PROBLEM TO SOLVE: Write out again, exactly as they appear, the lines from the start of the data below through the line with "Estados Unidos en"; no pictures.

(Page images and extracted text)
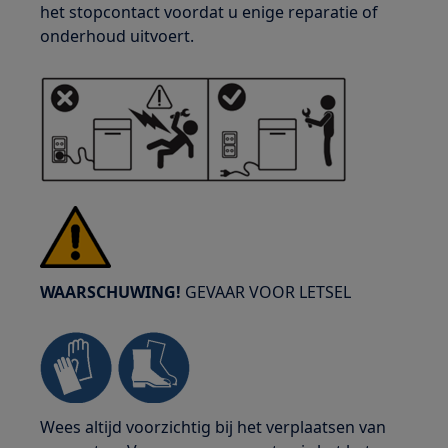
het stopcontact voordat u enige reparatie of
onderhoud uitvoert.
WAARSCHUWING!
GEVAAR VOOR LETSEL
Wees altijd voorzichtig bij het verplaatsen van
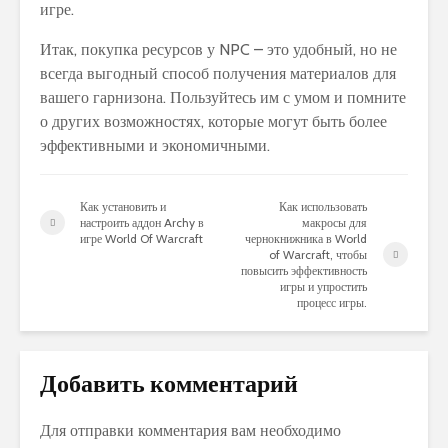
игре.
Итак, покупка ресурсов у NPC – это удобный, но не
всегда выгодный способ получения материалов для
вашего гарнизона. Пользуйтесь им с умом и помните
о других возможностях, которые могут быть более
эффективными и экономичными.
Как установить и
Как использовать
настроить аддон Archy в
макросы для
игре World Of Warcraft
чернокнижника в World
of Warcraft, чтобы
повысить эффективность
игры и упростить
процесс игры.
Добавить комментарий
Для отправки комментария вам необходимо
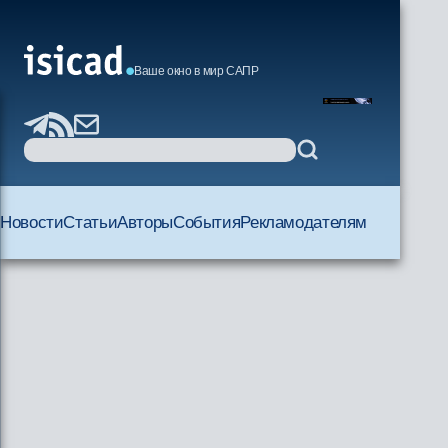
Ваше окно в мир САПР
Новости
Статьи
Авторы
События
Рекламодателям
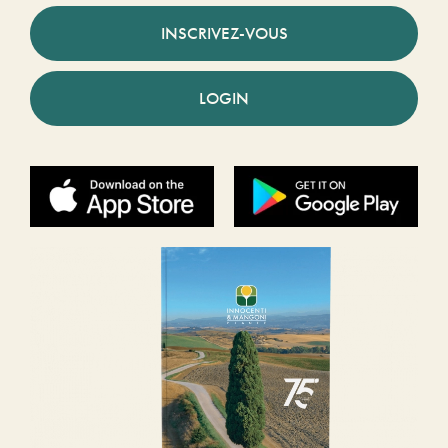
INSCRIVEZ-VOUS
LOGIN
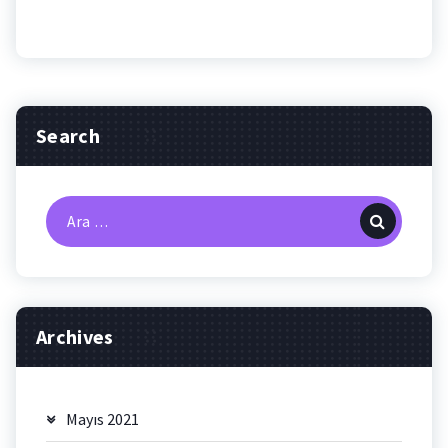
Search
Arama:
Archives
Mayıs 2021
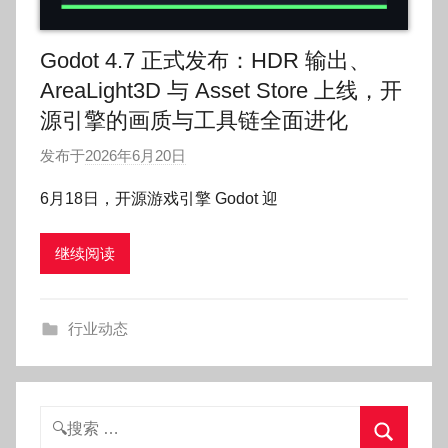
Godot 4.7 正式发布：HDR 输出、
AreaLight3D 与 Asset Store 上线，开
源引擎的画质与工具链全面进化
发布于
2026年6月20日
作
者
6月18日，开源游戏引擎 Godot 迎
:
O
继续阅读
k
g
o
行业动态
g
o
g
o
搜
索：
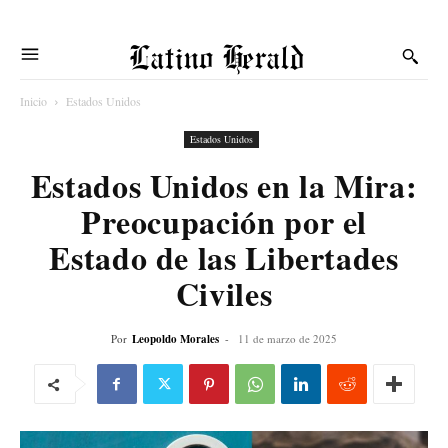
Latino Herald
Inicio
Estados Unidos
Estados Unidos
Estados Unidos en la Mira:
Preocupación por el
Estado de las Libertades
Civiles
Por
Leopoldo Morales
-
11 de marzo de 2025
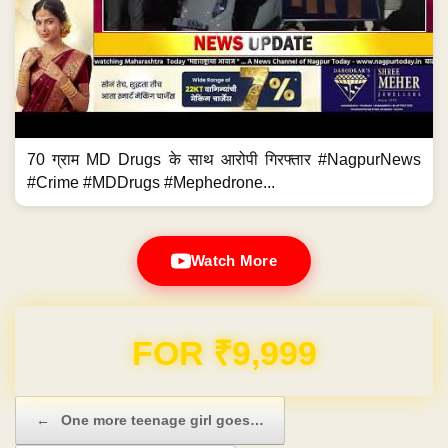
70 ग्राम MD Drugs के साथ आरोपी गिरफ्तार #NagpurNews
#Crime #MDDrugs #Mephedrone...
Watch More
FOR ₹9,999
Post navigation
←
One more teenage girl goes…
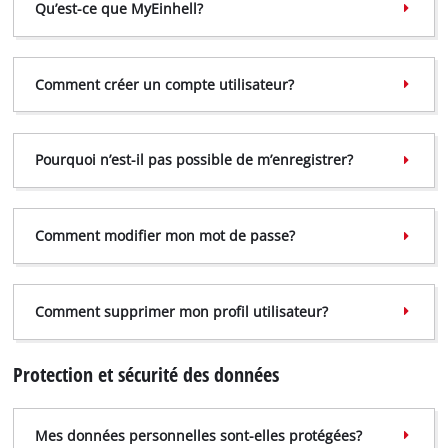
Qu’est-ce que MyEinhell?
Comment créer un compte utilisateur?
Pourquoi n’est-il pas possible de m’enregistrer?
Comment modifier mon mot de passe?
Comment supprimer mon profil utilisateur?
Protection et sécurité des données
Mes données personnelles sont-elles protégées?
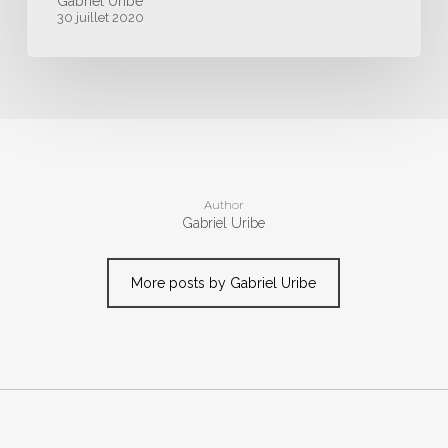
Gabriel Uribe
30 juillet 2020
Author
Gabriel Uribe
More posts by Gabriel Uribe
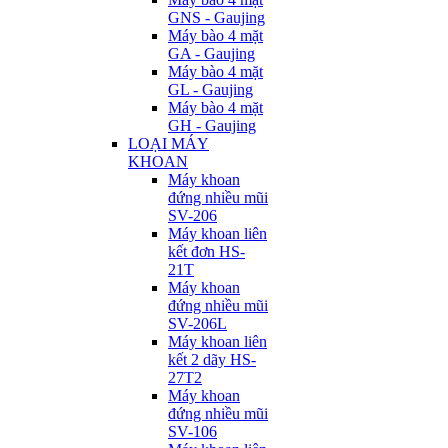
GNS - Gaujing
Máy bào 4 mặt
GA - Gaujing
Máy bào 4 mặt
GL - Gaujing
Máy bào 4 mặt
GH - Gaujing
LOẠI MÁY
KHOAN
Máy khoan
đứng nhiều mũi
SV-206
Máy khoan liên
kết đơn HS-
21T
Máy khoan
đứng nhiều mũi
SV-206L
Máy khoan liên
kết 2 dãy HS-
27T2
Máy khoan
đứng nhiều mũi
SV-106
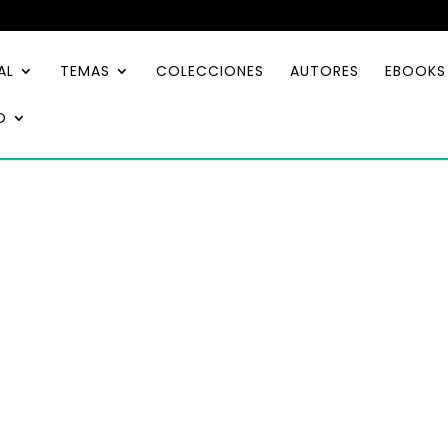
AL
TEMAS
COLECCIONES
AUTORES
EBOOKS
O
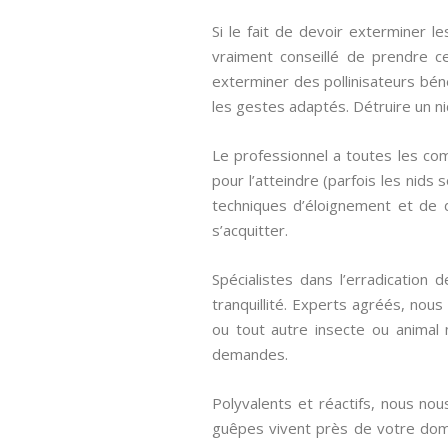
Si le fait de devoir exterminer l
vraiment conseillé de prendre ce
exterminer des pollinisateurs bén
les gestes adaptés. Détruire un n
Le professionnel a toutes les co
pour l’atteindre (parfois les nids
techniques d’éloignement et de d
s’acquitter.
Spécialistes dans l’erradication
tranquillité. Experts agréés, nou
ou tout autre insecte ou animal 
demandes.
Polyvalents et réactifs, nous no
guêpes vivent près de votre dom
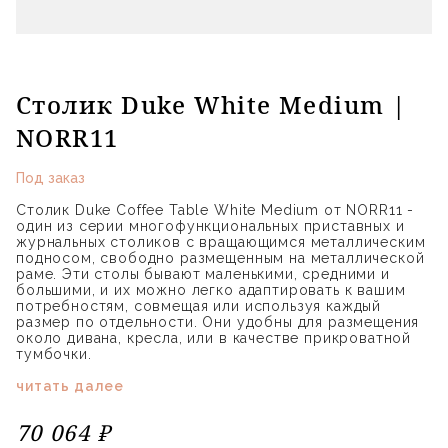
Столик Duke White Medium |
NORR11
Под заказ
Столик Duke Coffee Table White Medium от NORR11 -
один из серии многофункциональных приставных и
журнальных столиков с вращающимся металлическим
подносом, свободно размещенным на металлической
раме. Эти столы бывают маленькими, средними и
большими, и их можно легко адаптировать к вашим
потребностям, совмещая или используя каждый
размер по отдельности. Они удобны для размещения
около дивана, кресла, или в качестве прикроватной
тумбочки.
читать далее
70 064 ₽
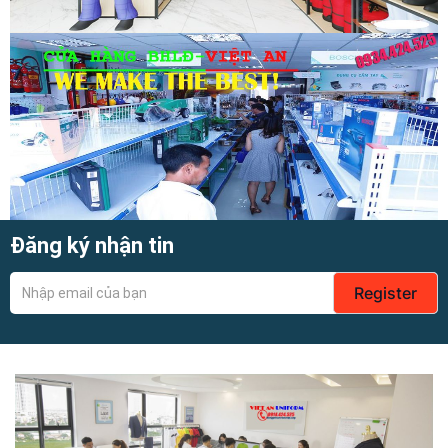
Đăng ký nhận tin
Register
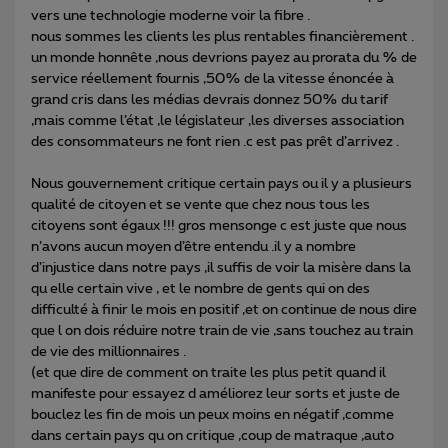
vers une technologie moderne voir la fibre .
nous sommes les clients les plus rentables financièrement .
un monde honnête ,nous devrions payez au prorata du % de
service réellement fournis ,50% de la vitesse énoncée à
grand cris dans les médias devrais donnez 50% du tarif
,mais comme l’état ,le législateur ,les diverses association
des consommateurs ne font rien .c est pas prêt d’arrivez .
Nous gouvernement critique certain pays ou il y a plusieurs
qualité de citoyen et se vente que chez nous tous les
citoyens sont égaux !!! gros mensonge c est juste que nous
n’avons aucun moyen d’être entendu .il y a nombre
d’injustice dans notre pays ,il suffis de voir la misère dans la
qu elle certain vive , et le nombre de gents qui on des
difficulté à finir le mois en positif ,et on continue de nous dire
que l on dois réduire notre train de vie ,sans touchez au train
de vie des millionnaires .
(et que dire de comment on traite les plus petit quand il
manifeste pour essayez d améliorez leur sorts et juste de
bouclez les fin de mois un peux moins en négatif ,comme
dans certain pays qu on critique ,coup de matraque ,auto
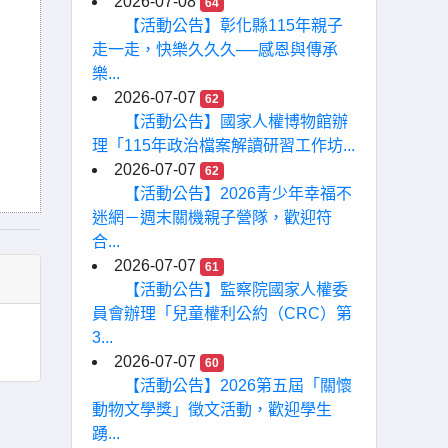
2026-07-08
64
【活動公告】彰化縣115年親子
走一走，快樂久久久──感恩與傳承
樂...
2026-07-07
62
【活動公告】國家人權博物館辦
理「115年政治檔案解讀研習工作坊...
2026-07-07
62
【活動公告】2026青少年幸福不
迷網－週末關機親子營隊，歡迎符
合...
2026-07-07
61
【活動公告】監察院國家人權委
員會辦理「兒童權利公約（CRC）第
3...
2026-07-07
60
【活動公告】2026第五屆「關懷
動物文學獎」徵文活動，歡迎學生
踴...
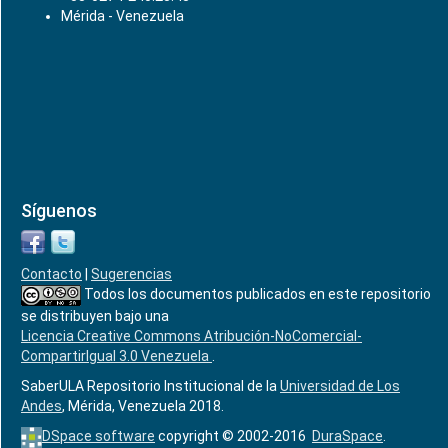
Mérida - Venezuela
Síguenos
Contacto
|
Sugerencias
Todos los documentos publicados en este repositorio
se distribuyen bajo una
Licencia Creative Commons Atribución-NoComercial-
CompartirIgual 3.0 Venezuela
.
SaberULA Repositorio Institucional de la
Universidad de Los
Andes
, Mérida, Venezuela 2018.
DSpace software
copyright © 2002-2016
DuraSpace
.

TASK SOLUTION:
het stopcontact voordat u enige reparatie of
onderhoud uitvoert.
WAARSCHUWING!
GEVAAR VOOR LETSEL
Wees altijd voorzichtig bij het verplaatsen van
игре.
Итак, покупка ресурсов у NPC – это удобный, но не
всегда выгодный способ получения материалов для
вашего гарнизона. Пользуйтесь им с умом и помните
о других возможностях, которые могут быть более
эффективными и экономичными.
Как установить и
Как использовать
настроить аддон Archy в
макросы для
игре World Of Warcraft
чернокнижника в World
of Warcraft, чтобы
повысить эффективность
игры и упростить
процесс игры.
Добавить комментарий
Для отправки комментария вам необходимо
Ваше окно в мир САПР
Новости
Статьи
Авторы
События
Рекламодателям
INSCRIVEZ-VOUS
LOGIN
Search
Arama:
Archives
Mayıs 2021
Godot 4.7 正式发布：HDR 输出、
AreaLight3D 与 Asset Store 上线，开
源引擎的画质与工具链全面进化
发布于
2026年6月20日
作
者
6月18日，开源游戏引擎 Godot 迎
:
O
继续阅读
k
g
o
行业动态
g
o
g
o
搜
索：
Latino Herald
Inicio
Estados Unidos
Estados Unidos
Estados Unidos en la Mira:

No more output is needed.